Wie wirken Probiotika auf die Immunität? Aufforderung zur Erläuterung des Aktionsschemas.
Aufgrund der Fähigkeit von Mikrobiota, sich an veränderte Bedingungen anzupassen, können wir unsere allgemeine Gesundheit während unseres gesamten Lebens beeinflussen. Probiotika helfen beim Wiederaufbau der Mikrobiota und der Wiederherstellung der mikrobiellen Homöostase (dies ist ein rebiotischer Effekt; infolgedessen wird die Dysbiose in Eubiose umgewandelt).
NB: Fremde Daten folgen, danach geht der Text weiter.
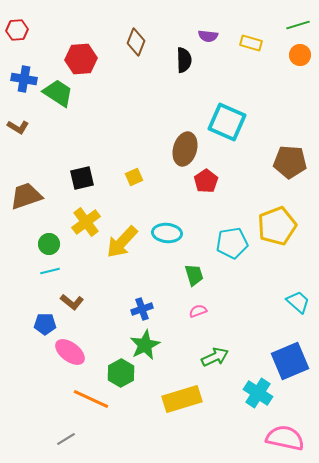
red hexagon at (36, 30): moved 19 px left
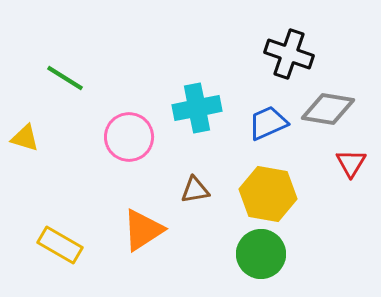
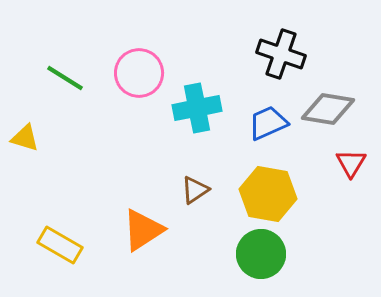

Probiotika können die Darmbarriere durch ihre drei Komponenten beeinflussen: die Darmmikrobiota selbst, das Darmepithel und GALT, das lymphoide Gewebe des Verdauungssystems. Innerhalb der Mikrobiota können probiotische Stämme die Anhaftung pathogener Bakterien am Darmepithel durch Konkurrenz verhindern und - indem sie mit ihnen um Nährstoffe konkurrieren - ihr Wachstum hemmen. Außerdem produzieren sie antimikrobielle Proteine, die Krankheitserreger zerstören. Probiotische Bakterien stimulieren auch das Wachstum von Kommenalbakterien und deren Stoffwechselaktivität. Innerhalb des Epithels wird dank Probiotika die Menge an Schutzschleim erhöht, enge Verbindungen zwischen den Zellen werden gestärkt, was die Integrität der Darmbarriere garantiert. Es gibt auch die Herstellung von zytoprotektiven Verbindungen. Die probiotischen Ziele in GALT beziehen sich auf die Immunmodulation, die Stimulierung der entzündungshemmenden Reaktion und die Hemmung der Synthese von Entzündungsmediatoren.
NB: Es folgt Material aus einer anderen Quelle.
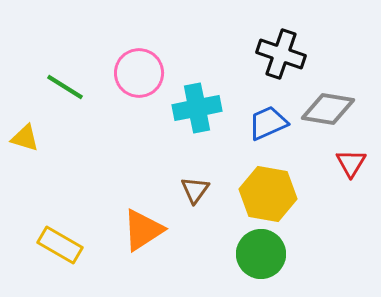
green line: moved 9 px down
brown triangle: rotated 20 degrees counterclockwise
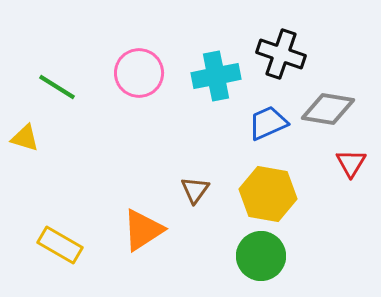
green line: moved 8 px left
cyan cross: moved 19 px right, 32 px up
green circle: moved 2 px down
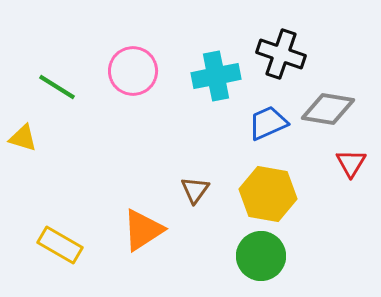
pink circle: moved 6 px left, 2 px up
yellow triangle: moved 2 px left
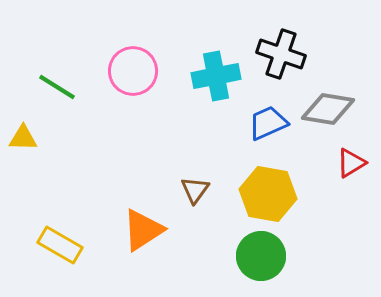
yellow triangle: rotated 16 degrees counterclockwise
red triangle: rotated 28 degrees clockwise
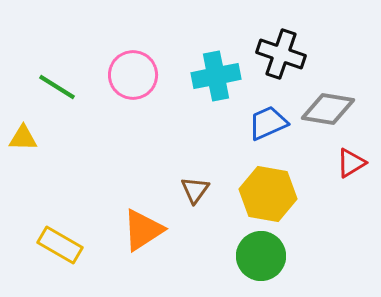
pink circle: moved 4 px down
Welche Probiotika können die Darmbarriere und damit die Immunität stärken?
Die Unterstützung des ordnungsgemäßen Funktionierens des Immunsystems kann hauptsächlich durch geeignet ausgewählte, hochwertige Präparate mit mehreren Stämmen erreicht werden, d.h. Polyprobiotika. Eine der am meisten empfohlenen ist Sanprobi Barrier. Es enthält eine Zusammensetzung von 9 Bakterienstämmen: Bifidobacterium bifidum W23, Bifidobacterium lactis W51, Bifidobacterium lactis W52, Lactobacillus acidophilus W37, Lactobacillus brevis W63, Lactobacillus casei W56, Lactobacillus salivarius W24, Lactococcus lactis W19, Lactococcus lactis W58.
Die in Sanprobi Barrier enthaltenen probiotischen Bakterien wirken sich günstig auf die Immunität aus, indem sie: die durch Mastzellen (Mastzellen) verursachte Immunantwort unterdrücken; Erhöhung der Sekretion von entzündungshemmendem Interleukin 10 (IL-10), das entzündungsfördernde Zytokine hemmt, sowie Verringerung der Endotoxinbelastung (LPS), die das Auftreten von Entzündungen im Körper verhindert.
Zusammenfassend kann ich sagen, dass der moderne Lebensstil, die Ernährung oder die verwendeten Medikamente das ordnungsgemäße Funktionieren des Immunsystems beim Menschen nicht unterstützen. Daher sollte besonders auf einen individuellen "Immunitätsgenerator" geachtet werden, bei dem es sich um die Darmmikrobiota im Eubiosezustand handelt, der nachweislich durch bakterielle Metabolome auf beiden Polen wirkt, die sogenannten enterozerebrale Achse. Es wurde gezeigt, dass einige Polyprobiotika, insbesondere Sanprobi Barrier, eine Rolle bei der Unterstützung der Immunität spielen.